Because there is no formalized ceremony or certificate, the actual Blue Nose ceremony can vary from ship to ship. However, there are some commonalities among them.

All ceremonies include a visit from Boreas Rex, the King of the North whose domain the sailors enter upon crossing the Arctic Circle. To be accepted into his realm, sailors must go through a series of challenges designed by captains and crews.

Naval ceremonies around the world
Sailors are welcomed into the “Order of the Blue Nose” during an Arctic Circle ceremony on the flight deck of the San Antonio-class amphibious transport dock ship USS Arlington.

The tradition to mark the feat of crossing some of the harshest waters in the world has spread beyond the US Navy.

The crew of Canadian tanker, Nikolay Yevgenov, did their homework on crossing traditions online and discovered the Blue Nose ceremony. In an effort to boost morale and reward the crew for their hard work during their perilous journey, Captain Denis O’Donnell put together his spin on the Blue Nose Ceremony for his crew.

“The ceremonies differ ship to ship depending on time trade and willingness of the people onboard to take part.

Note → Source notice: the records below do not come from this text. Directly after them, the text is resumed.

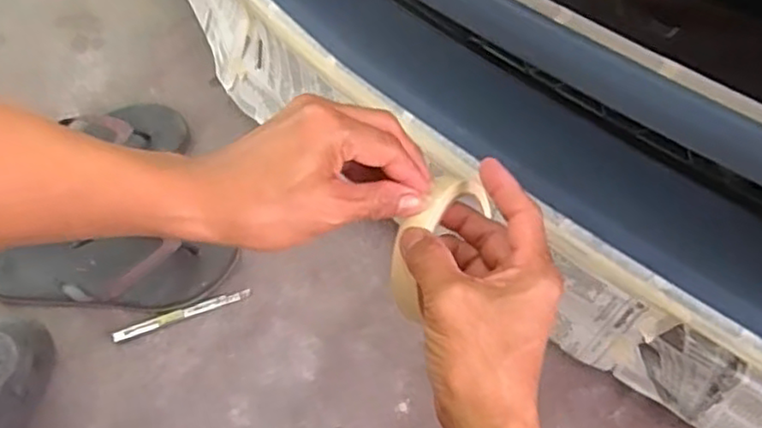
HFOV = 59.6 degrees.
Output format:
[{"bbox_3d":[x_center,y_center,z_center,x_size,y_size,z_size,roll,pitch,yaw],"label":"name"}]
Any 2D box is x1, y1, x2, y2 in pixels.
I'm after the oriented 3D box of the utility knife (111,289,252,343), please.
[{"bbox_3d":[-0.218,0.111,0.728,0.152,0.007,0.012,-17,62,-7],"label":"utility knife"}]

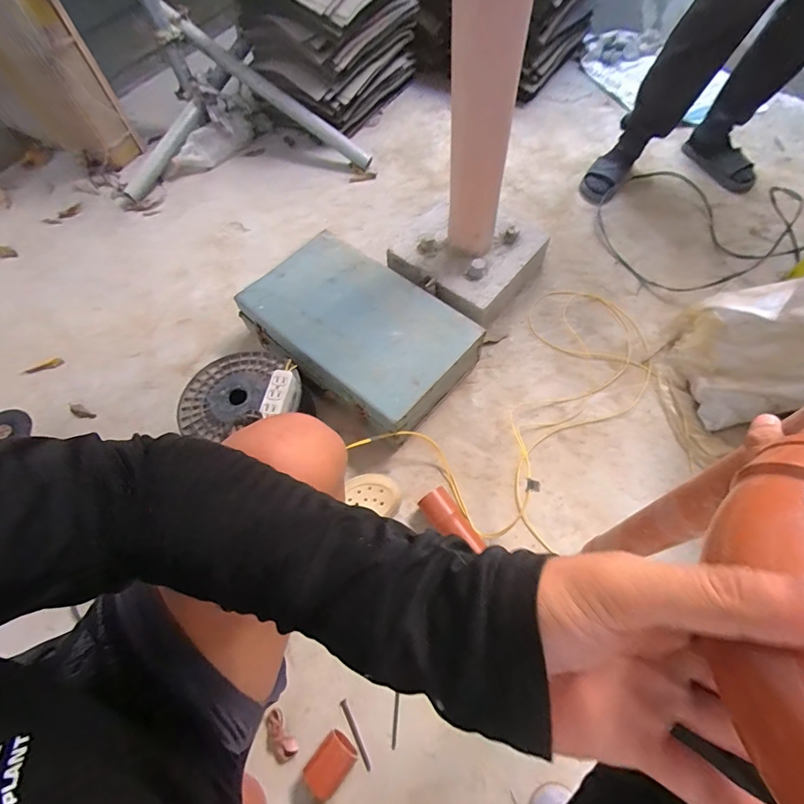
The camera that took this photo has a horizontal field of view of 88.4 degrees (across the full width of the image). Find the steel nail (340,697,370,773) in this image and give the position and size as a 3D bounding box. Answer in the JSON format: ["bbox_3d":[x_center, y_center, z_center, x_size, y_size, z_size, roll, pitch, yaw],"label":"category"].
[{"bbox_3d":[-0.076,0.540,0.672,0.011,0.012,0.102,-24,65,-11],"label":"steel nail"}]

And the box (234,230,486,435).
[{"bbox_3d":[-0.103,-0.161,0.968,0.489,0.134,0.306,37,69,17],"label":"box"}]

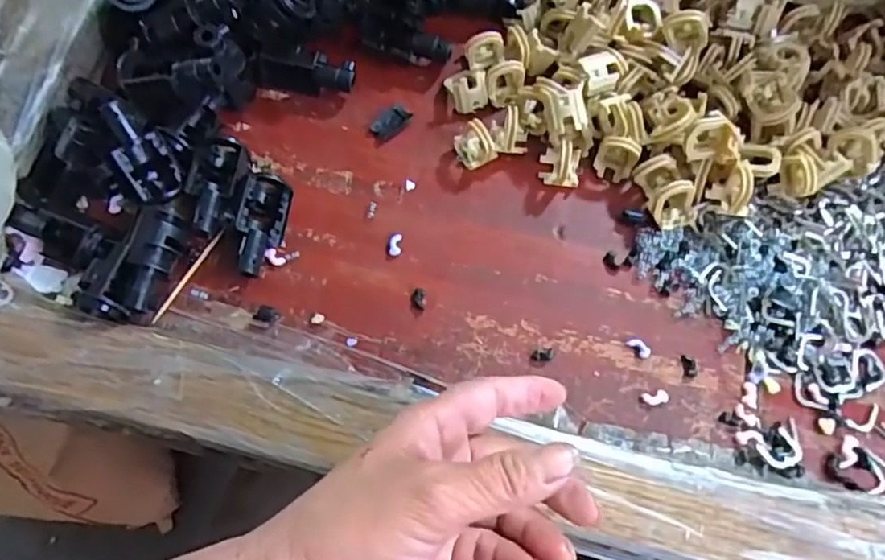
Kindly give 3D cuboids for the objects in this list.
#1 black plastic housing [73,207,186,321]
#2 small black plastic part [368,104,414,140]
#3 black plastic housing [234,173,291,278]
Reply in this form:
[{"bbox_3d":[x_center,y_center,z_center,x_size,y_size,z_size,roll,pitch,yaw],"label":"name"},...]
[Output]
[{"bbox_3d":[-0.151,-0.007,0.304,0.028,0.022,0.058,20,71,5],"label":"black plastic housing"},{"bbox_3d":[-0.030,-0.090,0.351,0.024,0.004,0.012,-41,76,-14],"label":"small black plastic part"},{"bbox_3d":[-0.093,-0.027,0.316,0.019,0.023,0.053,11,70,2],"label":"black plastic housing"}]

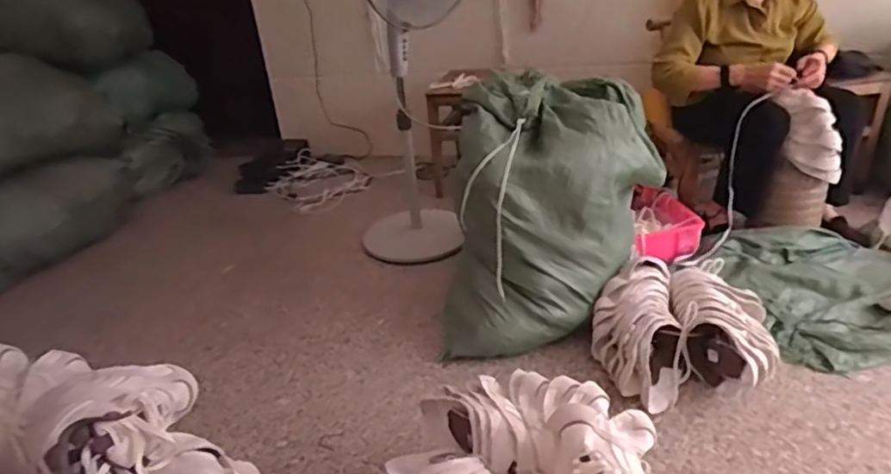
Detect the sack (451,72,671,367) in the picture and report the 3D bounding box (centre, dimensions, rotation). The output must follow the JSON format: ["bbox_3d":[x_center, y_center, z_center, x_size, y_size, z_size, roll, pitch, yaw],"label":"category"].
[{"bbox_3d":[0.261,-0.050,1.534,0.434,0.567,0.541,11,32,29],"label":"sack"}]

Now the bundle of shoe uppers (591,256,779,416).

However, the ceremonies may differ, and the feeling is shared upon completion,” O’Donnell wrote in a blog post of the experience. “These rituals help to form a common bond on board through the good times and especially the tough times.”

The potential rise of Blue Nose members
Ensign Sehoon Kim is welcomed into the “Order of the Blue Nose” during an Arctic Circle ceremony on the flight deck of USS Arlington.

Though US Navy submarines frequently visit the Arctic, larger naval ships have been absent for roughly the past 20 years. The Navy only started again sending ships to the Arctic within the last five to six years.

The climate crisis is opening up new passageways in the Arctic, creating more opportunities for competition among countries like the US, Russia, and China. Increased assertiveness by some US rivals is leading the US military to look more closely at the region.

The Blue Nose ceremony might become much more common than it has been in the past 20 years while the US Navy keeps an eye on escalating tensions in the Arctic.